> _Exercise_
Transcribe the stretch of the records from their start through the line containing "GLP, biogás e", inclusive, and nothing beyond it.

════════

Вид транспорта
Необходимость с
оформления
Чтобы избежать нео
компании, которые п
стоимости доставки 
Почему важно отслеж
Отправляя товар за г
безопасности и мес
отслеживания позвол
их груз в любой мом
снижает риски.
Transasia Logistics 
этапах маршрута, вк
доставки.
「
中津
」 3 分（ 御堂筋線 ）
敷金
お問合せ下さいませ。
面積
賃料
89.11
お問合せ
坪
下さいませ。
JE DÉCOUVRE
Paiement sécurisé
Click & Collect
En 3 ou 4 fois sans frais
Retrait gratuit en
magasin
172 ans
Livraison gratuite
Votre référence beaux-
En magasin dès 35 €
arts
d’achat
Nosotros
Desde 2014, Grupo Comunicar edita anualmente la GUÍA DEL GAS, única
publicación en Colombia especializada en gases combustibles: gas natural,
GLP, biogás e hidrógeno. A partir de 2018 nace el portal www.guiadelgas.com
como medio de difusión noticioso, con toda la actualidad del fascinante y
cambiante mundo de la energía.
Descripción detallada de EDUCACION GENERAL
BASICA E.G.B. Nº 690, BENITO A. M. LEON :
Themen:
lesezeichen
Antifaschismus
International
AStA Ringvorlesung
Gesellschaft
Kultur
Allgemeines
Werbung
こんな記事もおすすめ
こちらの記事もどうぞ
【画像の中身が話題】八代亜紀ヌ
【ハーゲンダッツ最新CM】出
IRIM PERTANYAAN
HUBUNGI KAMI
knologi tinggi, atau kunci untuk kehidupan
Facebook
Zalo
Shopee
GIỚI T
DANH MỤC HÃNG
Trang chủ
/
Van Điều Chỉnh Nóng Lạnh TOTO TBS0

════════

> _Solution for this exercise_
Вид транспорта
Необходимость с
оформления
Чтобы избежать нео
компании, которые п
стоимости доставки 
Почему важно отслеж
Отправляя товар за г
безопасности и мес
отслеживания позвол
их груз в любой мом
снижает риски.
Transasia Logistics 
этапах маршрута, вк
доставки.
「
中津
」 3 分（ 御堂筋線 ）
敷金
お問合せ下さいませ。
面積
賃料
89.11
お問合せ
坪
下さいませ。
JE DÉCOUVRE
Paiement sécurisé
Click & Collect
En 3 ou 4 fois sans frais
Retrait gratuit en
magasin
172 ans
Livraison gratuite
Votre référence beaux-
En magasin dès 35 €
arts
d’achat
Nosotros
Desde 2014, Grupo Comunicar edita anualmente la GUÍA DEL GAS, única
publicación en Colombia especializada en gases combustibles: gas natural,
GLP, biogás e hidrógeno. A partir de 2018 nace el portal www.guiadelgas.com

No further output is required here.